From Target to Macy’s to Whole Foods Markets, retailers are frantically fighting for Millennial loyalty. But that rush for young(er) ‘uns risks creating a kind of demographic ghetto, argues Samara Anderson, retail strategist for Redpepper, an ad agency based in Nashville, Tenn. She tells Marketing Daily why some brands can win using campaigns and strategies that span generations.
Q. Can retailers create campaigns that work with all generations?
A. Yes and no. We like to think about two buckets, one for science and one for art. How messaging looks and feels can be very specific. For example, in our work for Claire’s, the tween jewelry store, we’ve found that Gen Z people are attracted to chaotic design, with lots of colors. Even the magazines they read break all the design rules — and they love it.
And as you get older, you want something more clean, more organized. Even though Gen X is just as familiar with technology as Gen Y or Z, they want a cleaner user experience. So on the art side of things, there is a different way to talk to them, a different aesthetic.
But as you get into the science of it, word of mouth and influencers are very much a part of all their decision-making process, for every generation. They’re all on social media platforms.
Q. Food retailers seem like they should be able to skip demographics completely — we all have to eat. Yet Whole Foods Markets has come under fire for its new Gen Y-themed concept. What’s your take on that?
A. Some brands can. We’re working with Sprouts, a regional market built on selling affordable, healthy food, with great produce and lots of private-label options. It’s very focused on attribute marketing, and instead of pushing it by demographic, it supports lifestyles, whether people are eating Paleo, gluten-free, or vegan. So it talks to people in terms of how they think about health, regardless of age or income.
Q. With so many retailers chasing Gen Y, are there some classic pitfalls?
A. A central theme in strategy is how not to alienate groups with the most buying power while trying to attract younger consumers. And certainly, at a high level, it’s a pretty common blunder to see brands move too quickly. Baby Boomers have enormous buying power, much larger than Gen Y. If brands adjust too much, conversion rates among older shoppers fall.

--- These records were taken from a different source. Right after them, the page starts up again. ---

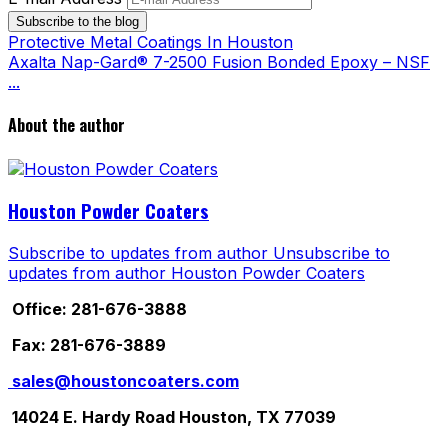
Subscribe to the blog
Protective Metal Coatings In Houston
Axalta Nap-Gard® 7-2500 Fusion Bonded Epoxy – NSF
...
About the author
Houston Powder Coaters
Subscribe to updates from author
Unsubscribe to
updates from author
Houston Powder Coaters
Office: 281-676-3888
Fax: 281-676-3889
sales@houstoncoaters.com
14024 E. Hardy Road Houston, TX 77039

Q. So they need to develop different tracks of experience?
A. Yes, because it’s about providing lots of options, even if that is more expensive for stores to do. Working on an in-store strategy for one client recently, it became very evident that for that brand, Baby Boomers wanted more one-to-one customer service. But Millennials wanted technology to make their experience more frictionless, either with their own mobile device or something in the store. So it would be easy to favor technology at the risk of alienating those Boomers.
Q. Technology seems key. How else can that help or hurt?
A. It’s interesting, especially when you look at companies like Lowe’s, experimenting with robots. But I do think the technology answers are unique to each retailer, which is why we see brands like Lowe’s, Sephora, and Nordstrom all partnering with third-party innovation labs. In each case, I suspect something different will have cross-generational appeal.
Q. How else do stores alienate Boomers?
A. It’s easy to go so overboard with merchandising for younger shoppers that Boomers walk in and think, 'There’s nothing here for me.’ But smart brands don’t do that — they focus on a merchandising strategy that appeals to Gen Y, but also creates an aspirational draw to the Gen X and Baby Boomers.